THEY by Marya Marines. 215 pages. Doubleday. $4.95.
Not long ago, Critic-at-Large Marya Mannes justly observed that in a world taken over by size 10 miniskirts and baby body stockings there is little left to clothe the “well-kept figure of an adult woman still loved by a man.” This becoming feminine pique over fit—and much other comment on the trying 60s—has been incorporated into a slender futurist fantasy. The publisher, somewhat optimistically, asserts that it is a novel. Alas, the lady has tried to cram a statuesque symposium on life, death and manners into a minisheath of story.
Technocrats. “They” are the young. By 1980, They have taken over the country from bomb-happy right-wingers. Justly loathing the Establishment, fearing the infection of its diseased cultural tradition, They have become sensation-bound technocrats. One of their earliest decrees is that everyone over 50 must live apart from society. Most of the aged are consigned to public institutions to await death—from either natural causes or pills and injections called “compilers.” A few old folks who have made notable contributions in the arts or sciences are permitted to live on in their own homes, provided they are far enough away from population centers not to contaminate anyone.
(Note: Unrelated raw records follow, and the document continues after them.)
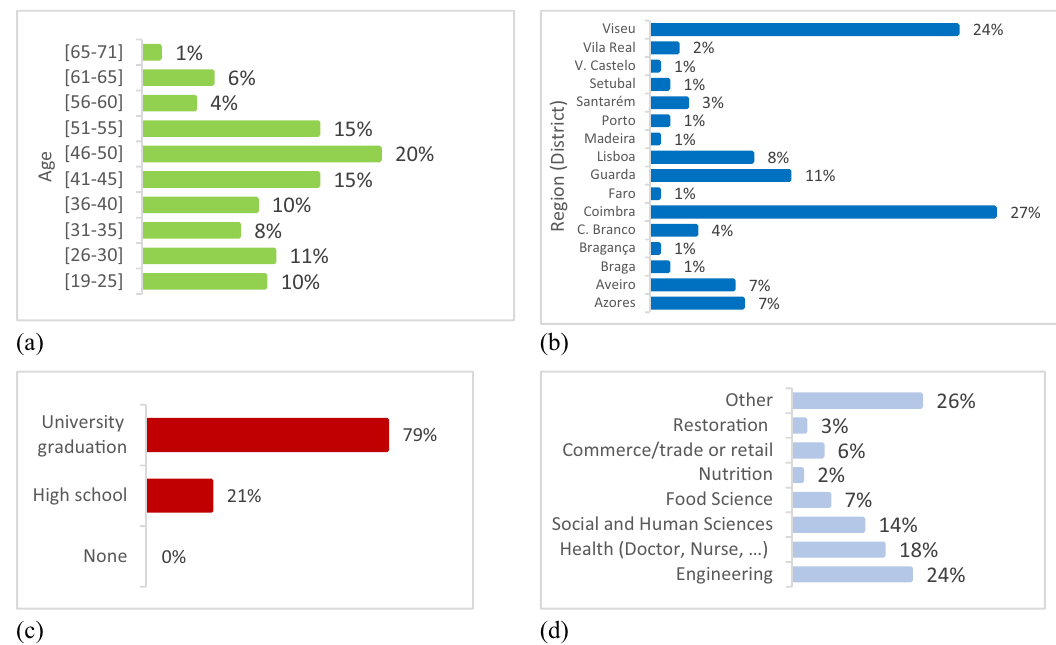
Figure 1: Sociodemographic information about the sample: ( a ) age distribution ( % ) of the participants ( years ) , ( b ) geographical distribution of participants, ( c ) participants academic graduation, and ( d ) main education or professional activity area. Values are presented in percentage, representing a sample of 136 individuals.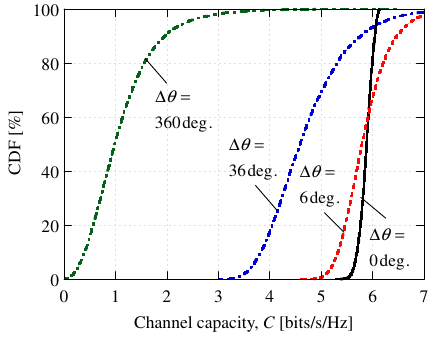
Figure 8. Cumulative density function (CDF) of C for different ∆ θ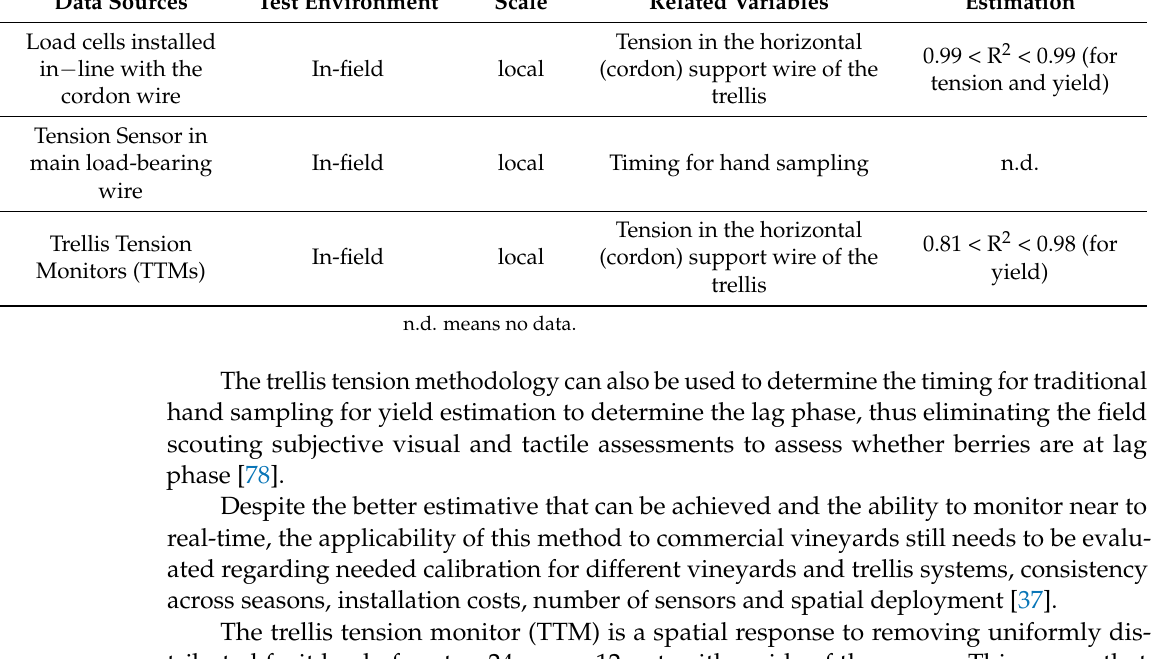
Table 6. Summary of records included in the systematic review (E—data-driven models based on trellis tension).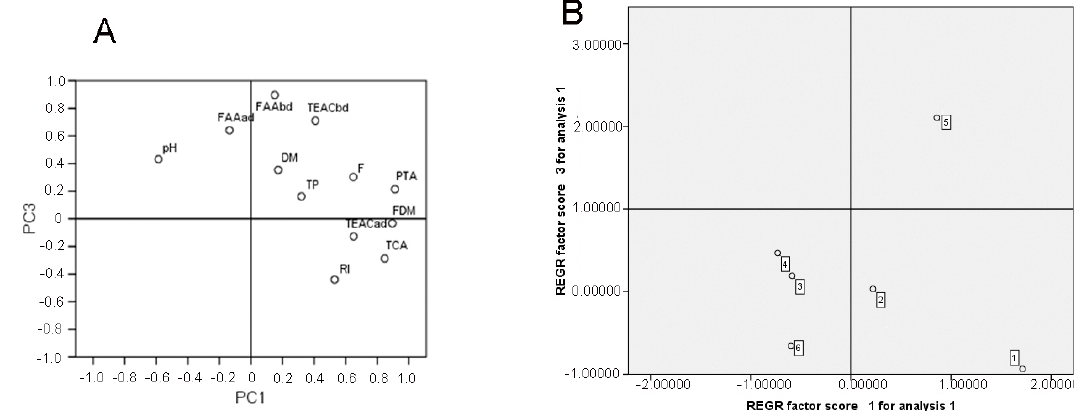
Figure 3. The principal component analysis (PCA) of Serbian traditional white cheeses: PC1 × PC3 of the parameters ( A ) and samples 1–6 ( B ) are given in Tables 1 and 2. The samples: 1. Sjenica sheep cheese; 2. Sjenica cow cheese; 3. Homolje sheep cheese; 4. Homolje cow cheese; 5. Svrlig sheep cheese; and 6. Zlatar cow cheese. TP, total protein content; DM, dry matter; RI, ripening index; TEAC, Trolox equivalent antioxidant capacity. FAA, free amino acids; PTA, content of nitrogen soluble in phosphotungistic acid; TCA, content of nitrogen soluble in trichloracetic acid.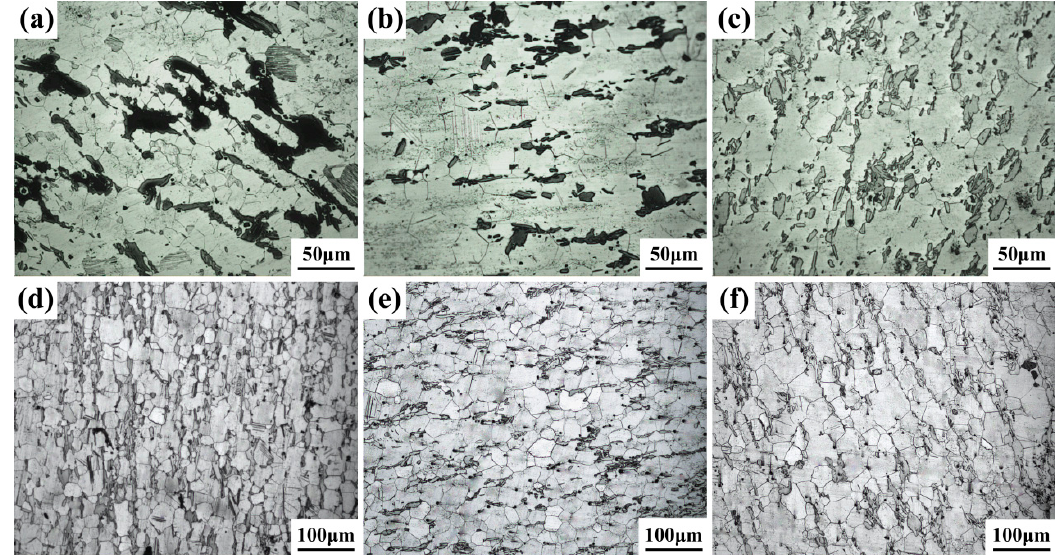
Figure 2. SEM photo and XRD results. ( a ) SEM photo of the deformed alloy. ( b ) XRD results of the deformed and 510 °C × 13 h solution-treated alloys.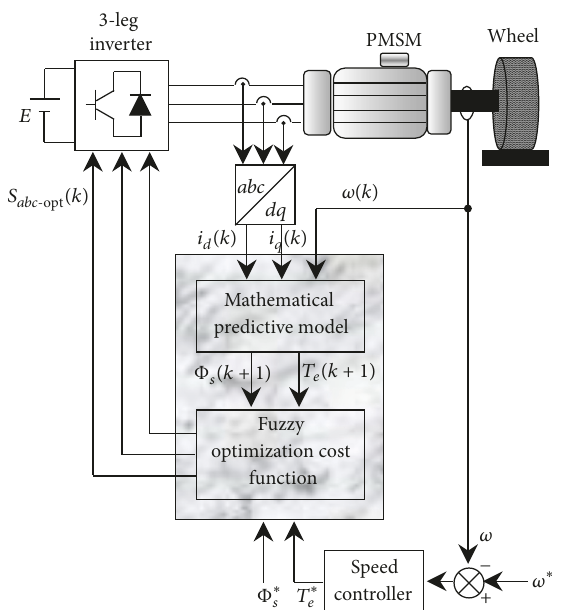
Figure 5: Block diagram of the proposed NMP-DTC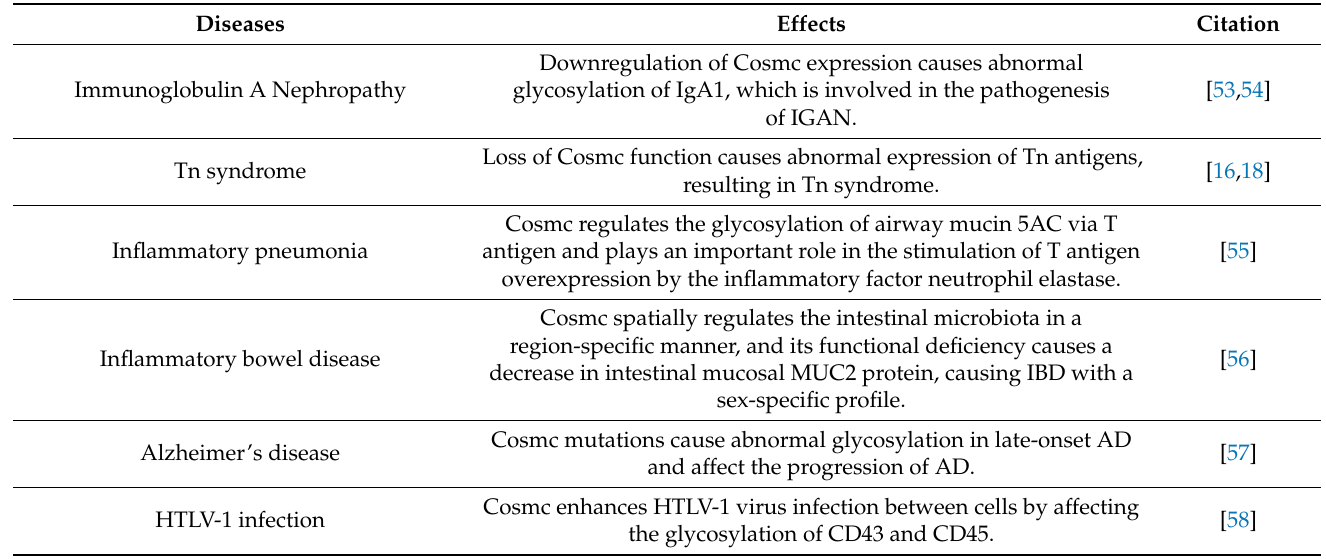
Table 2. Mechanism of Cosmc in non-neoplastic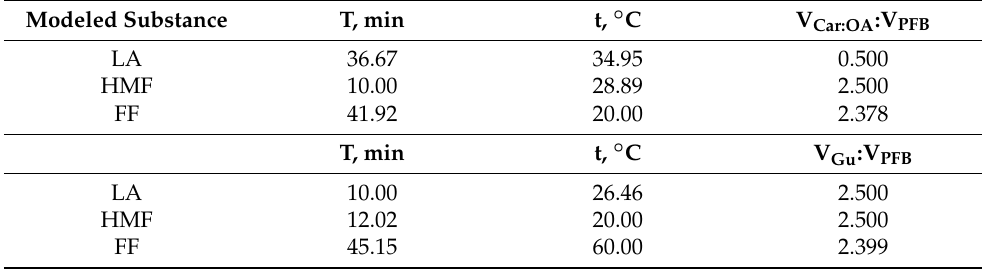
Table 4. The process parameters allowing to obtain optimal values calculated via RSM analysis. Modeled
Naturally, Marya Mannes, thinly disguised as a bright, sixtyish, musically inclined writer named Kate, winds up like that, in her family’s year-round beach house. Along with her is an aging cross section of the New York cultural scene: a ham-fisted objective painter and his ex-model wife, a famous composer of Broadway show tunes, a celebrated ex-Viennese conductor.
The group decides to die together when the time comes, instead of waiting for the agency truck to pick them up. Meanwhile, they will leave a record of their comments on the generation gap, their values, a personal account of what they loved most. Set down by Kate, this testament is liveliest when it reflects Marya Mannes’ own penchant for high-class invective. During their sex talks, the painter howl—, “Don’t tell me the sexual revolution was made by those pre-nubile, fur-bearing match-sticks!”
Humanist Trinity. But Kate’s assessment suffers when she tries to defend such stoic values as “Discipline, Responsibility, and Grace”—a humanist trinity of behavior that at times can be confused with Repression, Conformity and Manners.
Courageous, only occasionally embarrassing, They communicates best the troubling reflections of a liberal generation that worked for change and revolution only to find the results horrifying. We were caught, one character observes, “between the Puritan and the pornographer.” Calculated to attract the young, the book will most touch the middleaged. Better read than talked about, it will no doubt be more talked about than read.